So you see, it was not really his fault that he did not see the dignity of the individual.   Dignity was never anywhere he happened to look.

Were we to look where he looked, we would notice the fact that dignity had gone out to lunch, had forgotten to leave a sign that it was out to lunch, so that the empty cubicle that dignity worked at would appear abandoned, and we could only hope that a supervisor would notice the abandoned cubicle, and put up a help wanted sign, to get somebody to work on getting things back to normal.

Not that he was sure anyone sure we should get things back to normal.  It was bad enough when people went about their business.

If their business included things like getting so drunk and driving to the store to buy more beer, so drunk that he could not sell her alcohol, and so then he told her that if she tried to drive home he would be compelled to call the cops on her, and she forgot to pay her bill, and walked out with a six pack of beer, and walked out to her car, where she got greeted by several police officers, and her only reaction to that fact, was that she hoped he would forget about it, hoped he would forget about how the policeman offered her a ride home, and how she thought about getting indignant about the offer, but then she thought better of it, because she hoped some glimmer of rationality would radiate out at him through her blood shot eyes.

And she hoped that her semblance of rationality and her comment that "this is the first time something like this has  happened to me" would be enough for him to "forget this little incident," and maybe they could "go get a coffee some time."

But he had a hard time "forgetting" how she was 45 and divorced, and that she had spent 2 months in jail for driving drunk to the middle school where she worked , where she somehow managed to avoid hitting any of the school children who would have been walking to school that day, only because it was Sunday.

Though he supposed the view of an approaching SUV would have "sobered" the kids up right away.  Which he figured would have been okay.  As that was the only lesson either one of them could have taught anyway.

3 comments:

Scritches.com said...

I like it.

midwest woman said...

Like it too....am I being obtuse or is the last part about a family member?

Romius T. said...

Thanks ladies. I don't think you are being obtuse, midewst, but the story does not come from a family member, jest the outline of story i was told a few days ago about a customer from work, which I then mixed a bit with another happening from work.

**TASKS AND EXERCISES**
A - Reproduce everything in the post from "Though he supposed" down to "midwest woman said...", swapping "kids" for "students".
B - How long did the woman in the post spend in jail for driving drunk to the middle school?

**Page-level text extractions**
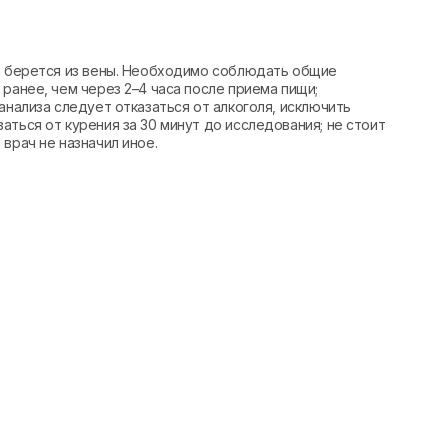
вь берется из вены. Необходимо соблюдать общие
ранее, чем через 2–4 часа после приема пищи;
анализа следует отказаться от алкоголя, исключить
аться от курения за 30 минут до исследования; не стоит
врач не назначил иное.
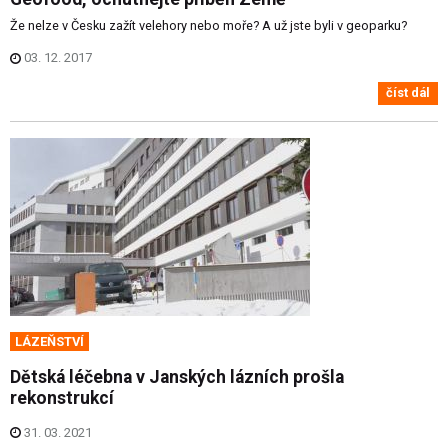
Že nelze v Česku zažít velehory nebo moře? A už jste byli v geoparku?
03. 12. 2017
číst dál
LÁZEŇSTVÍ
Dětská léčebna v Janských lázních prošla
rekonstrukcí
31. 03. 2021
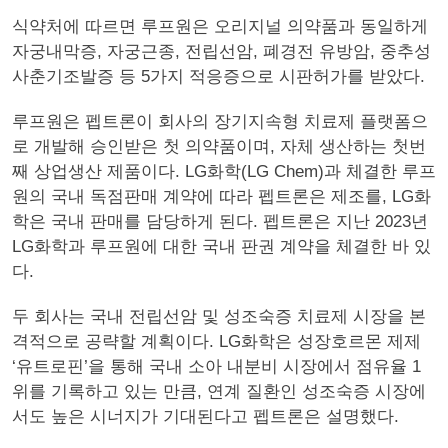
식약처에 따르면 루프원은 오리지널 의약품과 동일하게
자궁내막증, 자궁근종, 전립선암, 폐경전 유방암, 중추성
사춘기조발증 등 5가지 적응증으로 시판허가를 받았다.
루프원은 펩트론이 회사의 장기지속형 치료제 플랫폼으
로 개발해 승인받은 첫 의약품이며, 자체 생산하는 첫번
째 상업생산 제품이다. LG화학(LG Chem)과 체결한 루프
원의 국내 독점판매 계약에 따라 펩트론은 제조를, LG화
학은 국내 판매를 담당하게 된다. 펩트론은 지난 2023년
LG화학과 루프원에 대한 국내 판권 계약을 체결한 바 있
다.
두 회사는 국내 전립선암 및 성조숙증 치료제 시장을 본
격적으로 공략할 계획이다. LG화학은 성장호르몬 제제
‘유트로핀’을 통해 국내 소아 내분비 시장에서 점유율 1
위를 기록하고 있는 만큼, 연계 질환인 성조숙증 시장에
서도 높은 시너지가 기대된다고 펩트론은 설명했다.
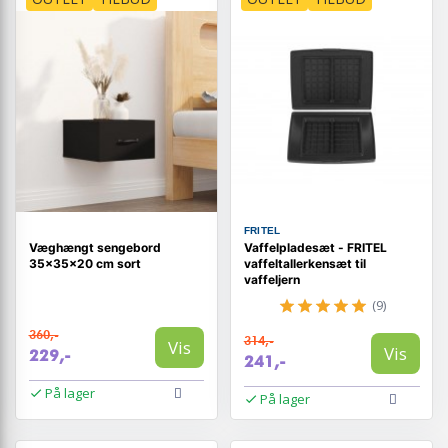
FRITEL
Væghængt sengebord
Vaffelpladesæt - FRITEL
35x35x20 cm sort
vaffeltallerkensæt til
vaffeljern
(9)
360,-
314,-
Vis
Vis
229,-
241,-
På lager
På lager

**EXERCISE RESULTS**
A -
Though he supposed the view of an approaching SUV would have "sobered" the students up right away.  Which he figured would have been okay.  As that was the only lesson either one of them could have taught anyway.

3 comments:

Scritches.com said...

I like it.

midwest woman said...

B - She spent 2 months in jail.